Artist's rendering of Mars Semi-Direct/DRA 1.0: The Manned Habitat Unit is "docked" alongside a pre placed habitat that was sent ahead of the Earth Return Vehicle.

NASA

This is all thanks to the constant communication and support the team can provide astronauts while they’re up there in space. But as space travel begins to expand — both in allowing more people access to space travel, and in sending more people out to greater distances beyond Earth’s orbit — aerospace psychology will need to change. “In the next 10, 20, or even 50 years, how are we going to provide the system to allow the first Mars crew the same opportunities for psychological support that the ISS crew has — even if there is a 45-minute delay in communications?” asks Beven.

One idea: using A.I. programs to that can provide instant cognitive behavioral therapy to astronauts onboard a spacecraft or working on a Martian or lunar colony.

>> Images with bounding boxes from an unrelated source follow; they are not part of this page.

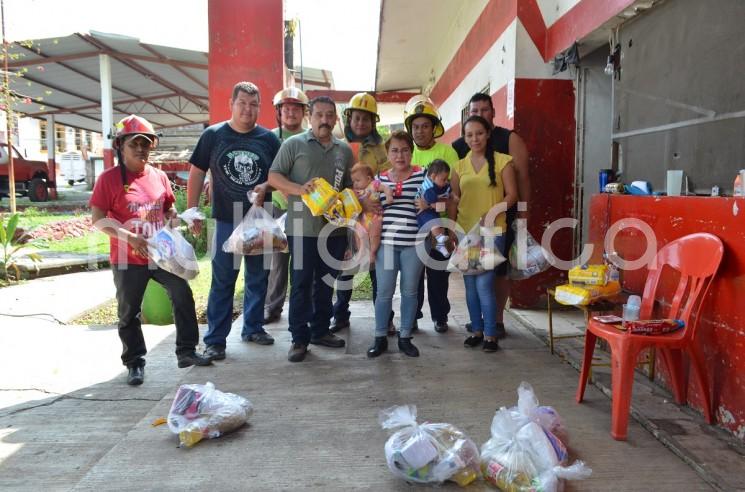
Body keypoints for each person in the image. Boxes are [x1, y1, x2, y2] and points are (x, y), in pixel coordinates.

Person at [90, 114, 212, 386]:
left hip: (161, 255)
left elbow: (168, 210)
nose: (141, 149)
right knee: (129, 311)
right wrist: (128, 237)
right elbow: (98, 219)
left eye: (146, 144)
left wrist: (183, 219)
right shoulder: (108, 179)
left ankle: (187, 351)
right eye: (135, 144)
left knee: (182, 294)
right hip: (127, 258)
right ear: (121, 146)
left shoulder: (158, 177)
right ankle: (134, 362)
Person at [186, 81, 281, 362]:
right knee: (223, 280)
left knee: (258, 277)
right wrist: (192, 209)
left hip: (259, 220)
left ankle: (253, 327)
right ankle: (215, 339)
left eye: (253, 105)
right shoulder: (213, 135)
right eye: (242, 103)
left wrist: (266, 187)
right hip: (226, 220)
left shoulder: (269, 140)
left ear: (259, 108)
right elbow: (196, 172)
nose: (247, 110)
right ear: (231, 104)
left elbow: (279, 176)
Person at [267, 96, 354, 363]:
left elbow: (348, 188)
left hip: (335, 230)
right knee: (301, 283)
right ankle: (299, 338)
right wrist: (299, 189)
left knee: (326, 282)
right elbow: (274, 176)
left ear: (336, 119)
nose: (325, 120)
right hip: (301, 228)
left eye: (330, 115)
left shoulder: (344, 150)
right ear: (310, 117)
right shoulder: (294, 144)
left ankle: (319, 331)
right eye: (319, 115)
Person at [452, 92, 530, 338]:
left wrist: (505, 213)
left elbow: (517, 188)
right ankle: (476, 330)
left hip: (494, 228)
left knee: (488, 280)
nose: (475, 138)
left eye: (480, 133)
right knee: (471, 284)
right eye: (470, 134)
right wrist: (447, 227)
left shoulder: (505, 152)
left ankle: (491, 328)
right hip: (466, 229)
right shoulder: (459, 161)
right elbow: (453, 198)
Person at [331, 92, 390, 333]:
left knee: (378, 272)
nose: (361, 123)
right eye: (357, 118)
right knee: (346, 270)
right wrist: (356, 203)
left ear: (373, 122)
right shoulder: (338, 146)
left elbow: (385, 178)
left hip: (373, 218)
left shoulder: (381, 150)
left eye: (366, 119)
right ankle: (340, 315)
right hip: (347, 217)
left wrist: (373, 203)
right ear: (349, 118)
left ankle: (385, 318)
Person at [367, 130, 426, 358]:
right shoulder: (379, 179)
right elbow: (366, 201)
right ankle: (380, 337)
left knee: (410, 292)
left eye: (404, 150)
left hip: (414, 244)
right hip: (387, 245)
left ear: (411, 152)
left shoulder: (423, 175)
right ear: (387, 153)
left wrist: (428, 203)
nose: (399, 155)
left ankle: (405, 337)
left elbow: (440, 198)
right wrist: (369, 202)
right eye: (394, 150)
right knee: (384, 292)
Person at [403, 95, 459, 333]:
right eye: (415, 126)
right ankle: (413, 316)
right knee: (413, 276)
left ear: (434, 127)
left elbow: (454, 192)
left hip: (440, 224)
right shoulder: (406, 153)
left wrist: (450, 228)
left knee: (438, 274)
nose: (420, 131)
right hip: (412, 226)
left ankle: (440, 317)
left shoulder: (448, 153)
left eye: (425, 126)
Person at [263, 87, 309, 325]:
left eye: (295, 108)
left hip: (305, 208)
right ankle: (273, 306)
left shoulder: (310, 138)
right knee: (278, 260)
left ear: (303, 112)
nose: (290, 112)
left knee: (304, 261)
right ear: (279, 112)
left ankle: (305, 309)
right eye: (286, 108)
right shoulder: (270, 138)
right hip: (278, 207)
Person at [350, 162, 393, 260]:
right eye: (353, 181)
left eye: (357, 180)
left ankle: (372, 252)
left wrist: (389, 196)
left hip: (375, 217)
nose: (355, 184)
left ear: (368, 179)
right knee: (358, 234)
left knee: (375, 234)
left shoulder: (374, 185)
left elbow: (386, 187)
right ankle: (361, 251)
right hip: (362, 219)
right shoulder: (355, 192)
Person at [415, 159, 451, 257]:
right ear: (433, 176)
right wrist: (431, 205)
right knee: (434, 224)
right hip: (423, 213)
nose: (446, 182)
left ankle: (441, 246)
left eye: (447, 179)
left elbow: (447, 203)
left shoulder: (437, 183)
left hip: (431, 212)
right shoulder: (429, 188)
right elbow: (434, 202)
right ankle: (439, 238)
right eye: (444, 179)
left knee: (438, 227)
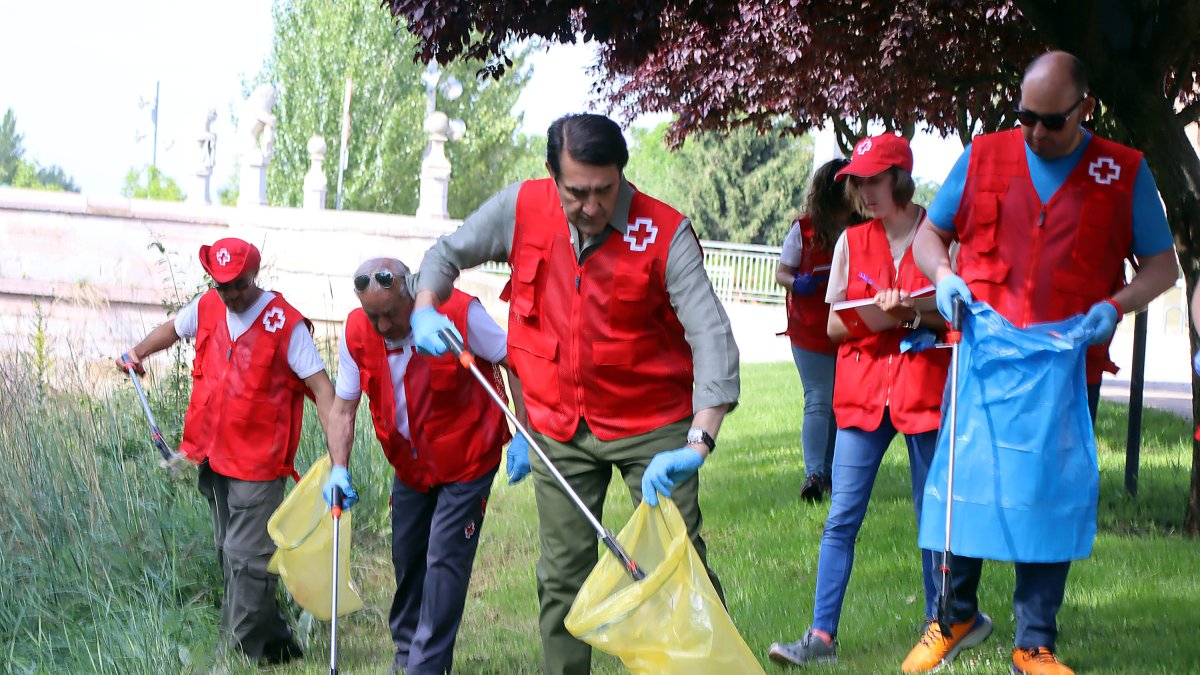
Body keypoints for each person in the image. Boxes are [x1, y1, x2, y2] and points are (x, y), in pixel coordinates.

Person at [410, 113, 740, 675]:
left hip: (652, 429)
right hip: (556, 427)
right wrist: (422, 307)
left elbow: (711, 336)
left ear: (622, 175)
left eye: (604, 190)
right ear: (551, 175)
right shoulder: (522, 208)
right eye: (576, 192)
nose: (591, 206)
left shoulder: (664, 233)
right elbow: (446, 256)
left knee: (677, 569)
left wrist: (698, 441)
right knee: (561, 576)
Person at [908, 51, 1179, 675]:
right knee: (961, 488)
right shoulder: (984, 156)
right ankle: (951, 618)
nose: (1035, 132)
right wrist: (943, 276)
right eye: (1025, 116)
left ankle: (1034, 642)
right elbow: (929, 234)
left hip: (1065, 368)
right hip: (985, 362)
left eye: (1051, 121)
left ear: (1085, 109)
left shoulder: (1123, 171)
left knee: (1048, 497)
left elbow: (1162, 266)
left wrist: (1117, 305)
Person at [768, 133, 950, 668]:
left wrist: (912, 316)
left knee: (931, 515)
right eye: (857, 181)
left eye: (874, 179)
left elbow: (958, 314)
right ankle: (820, 639)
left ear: (900, 177)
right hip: (864, 392)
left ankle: (939, 629)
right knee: (841, 517)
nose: (865, 191)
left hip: (923, 391)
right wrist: (873, 314)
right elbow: (831, 325)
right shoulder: (851, 242)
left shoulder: (937, 237)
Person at [116, 237, 335, 664]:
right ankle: (277, 647)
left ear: (255, 275)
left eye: (238, 285)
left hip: (259, 464)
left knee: (247, 558)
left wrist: (337, 463)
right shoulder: (208, 307)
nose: (230, 294)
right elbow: (173, 328)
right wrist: (137, 353)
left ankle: (232, 656)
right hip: (213, 458)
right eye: (222, 286)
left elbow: (323, 392)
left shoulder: (285, 325)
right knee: (229, 556)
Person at [320, 258, 524, 675]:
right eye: (372, 316)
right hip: (410, 465)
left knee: (444, 560)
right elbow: (343, 409)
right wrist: (338, 468)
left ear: (412, 292)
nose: (381, 327)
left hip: (468, 458)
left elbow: (513, 360)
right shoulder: (358, 332)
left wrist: (526, 433)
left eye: (390, 315)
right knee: (409, 559)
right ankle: (406, 654)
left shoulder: (460, 314)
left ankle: (426, 667)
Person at [775, 157, 864, 502]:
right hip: (811, 332)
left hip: (850, 329)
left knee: (840, 404)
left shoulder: (865, 228)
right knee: (818, 400)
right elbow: (782, 272)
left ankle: (831, 471)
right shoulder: (804, 229)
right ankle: (815, 473)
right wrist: (799, 283)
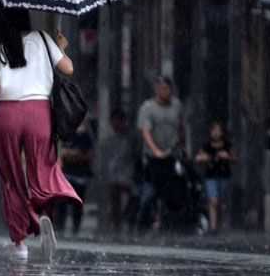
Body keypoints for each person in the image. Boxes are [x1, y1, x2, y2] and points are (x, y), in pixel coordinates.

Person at [0, 5, 79, 260]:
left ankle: (20, 243)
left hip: (7, 114)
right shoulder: (44, 39)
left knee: (11, 177)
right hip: (39, 113)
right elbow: (68, 69)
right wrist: (60, 46)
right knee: (41, 169)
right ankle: (43, 212)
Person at [136, 75, 186, 232]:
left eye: (169, 88)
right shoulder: (148, 107)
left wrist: (182, 149)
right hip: (153, 158)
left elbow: (181, 128)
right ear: (157, 90)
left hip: (172, 155)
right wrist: (155, 151)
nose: (167, 92)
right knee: (150, 190)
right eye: (164, 88)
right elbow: (145, 131)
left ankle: (165, 220)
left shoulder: (177, 106)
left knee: (172, 190)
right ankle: (142, 220)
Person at [194, 121, 236, 234]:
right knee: (213, 201)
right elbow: (198, 157)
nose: (216, 133)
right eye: (214, 130)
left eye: (219, 130)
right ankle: (213, 227)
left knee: (221, 202)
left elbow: (234, 158)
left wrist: (227, 156)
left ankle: (220, 223)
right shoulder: (206, 145)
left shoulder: (227, 145)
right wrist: (205, 157)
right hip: (211, 176)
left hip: (224, 176)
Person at [101, 108, 137, 232]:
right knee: (114, 202)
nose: (117, 123)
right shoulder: (108, 137)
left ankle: (127, 223)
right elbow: (105, 156)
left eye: (119, 120)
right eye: (115, 120)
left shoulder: (130, 138)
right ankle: (115, 225)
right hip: (112, 174)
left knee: (127, 200)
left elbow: (133, 155)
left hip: (127, 173)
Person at [57, 120, 94, 236]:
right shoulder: (65, 133)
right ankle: (60, 229)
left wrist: (70, 153)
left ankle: (75, 230)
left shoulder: (85, 135)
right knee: (62, 205)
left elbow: (87, 154)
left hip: (80, 176)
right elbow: (60, 152)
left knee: (77, 206)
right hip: (66, 175)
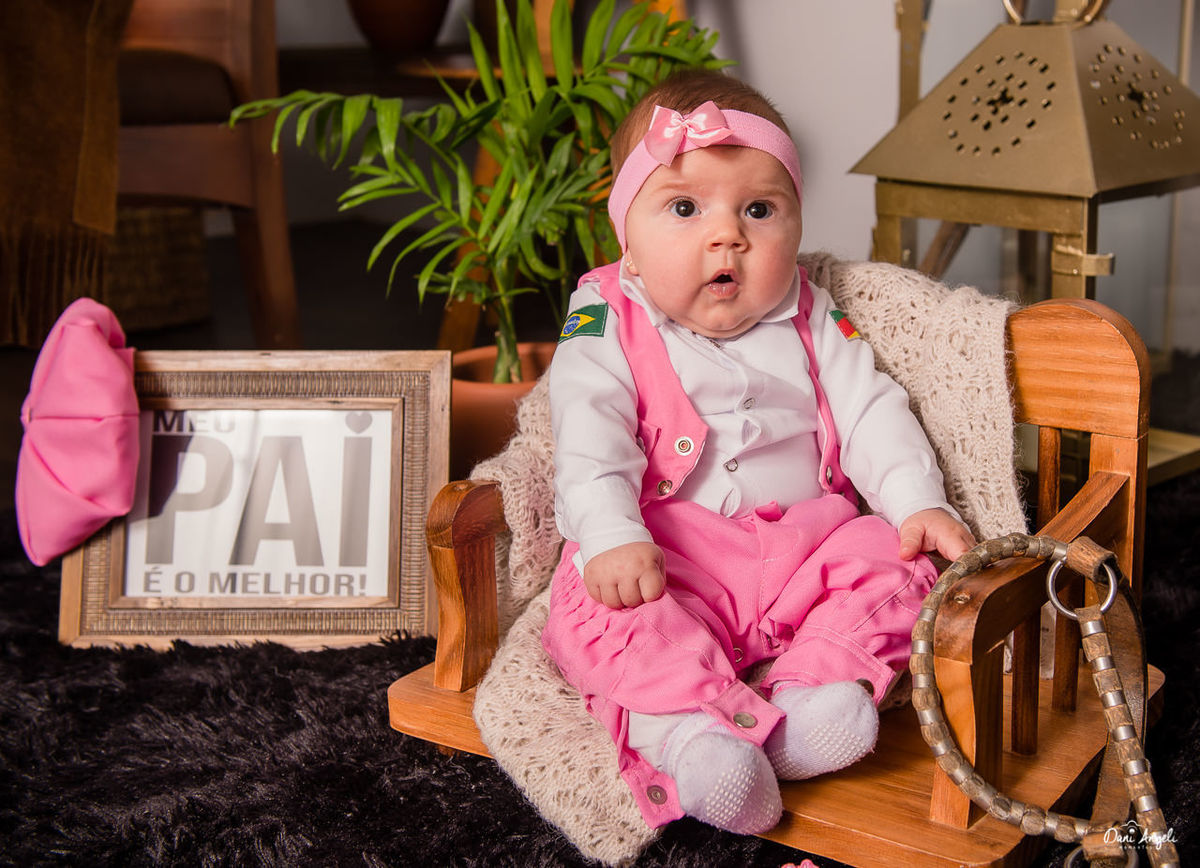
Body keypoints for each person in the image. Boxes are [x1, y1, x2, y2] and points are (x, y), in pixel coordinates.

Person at [542, 69, 975, 836]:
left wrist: (917, 500)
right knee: (596, 595)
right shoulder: (603, 313)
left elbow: (872, 407)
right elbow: (588, 427)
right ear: (627, 243)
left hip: (806, 549)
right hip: (673, 558)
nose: (728, 236)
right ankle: (695, 739)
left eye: (759, 210)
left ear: (797, 227)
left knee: (897, 557)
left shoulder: (812, 310)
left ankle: (810, 700)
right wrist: (610, 533)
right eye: (685, 208)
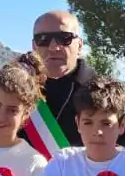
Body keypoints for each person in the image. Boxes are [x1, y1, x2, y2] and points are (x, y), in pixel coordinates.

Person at [29, 10, 95, 147]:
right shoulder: (15, 92)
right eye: (43, 39)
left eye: (65, 38)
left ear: (80, 45)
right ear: (34, 46)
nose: (53, 47)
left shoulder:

A future astronaut may be having bi-weekly meetings with an artificial robot on their iPad, instead of chatting so frequently with a human being here on Earth. “I don’t think anything on Earth right now has been proven to work in that realm, but that’s something we need to make certain is working,” says Beven.

And as spaceflight becomes commercialized and low-Earth orbit operations are turned over to private companies, it’s unlikely commercial astronauts will be as rigorously screened as NASA’s astronauts are right now. Beven predicts “there will be someone who does have the first psychotic episode in space,” or the first manic episode, or someone who develops a drug or alcohol problem in space.

But he’s optimistic: “The way in which those things are dealt with will spread into the psychiatric and psychological community.” He thinks, for example, an asteroid mining community will likely contract with a healthcare provider or institution, and work with them to provide on-call psychiatrist and psychologists who are available 24/7. Or, making sure a general physician who is there can detect signs of psychological problems and provide some sort of solution.

At some point, we’ll see the first marriage in space, the first child born in space, and more — especially once we see a colony in space or somewhere on another world. “Space travel is becoming normal,” says Beven. It’s only natural that mental health services acclimate to those changes as well.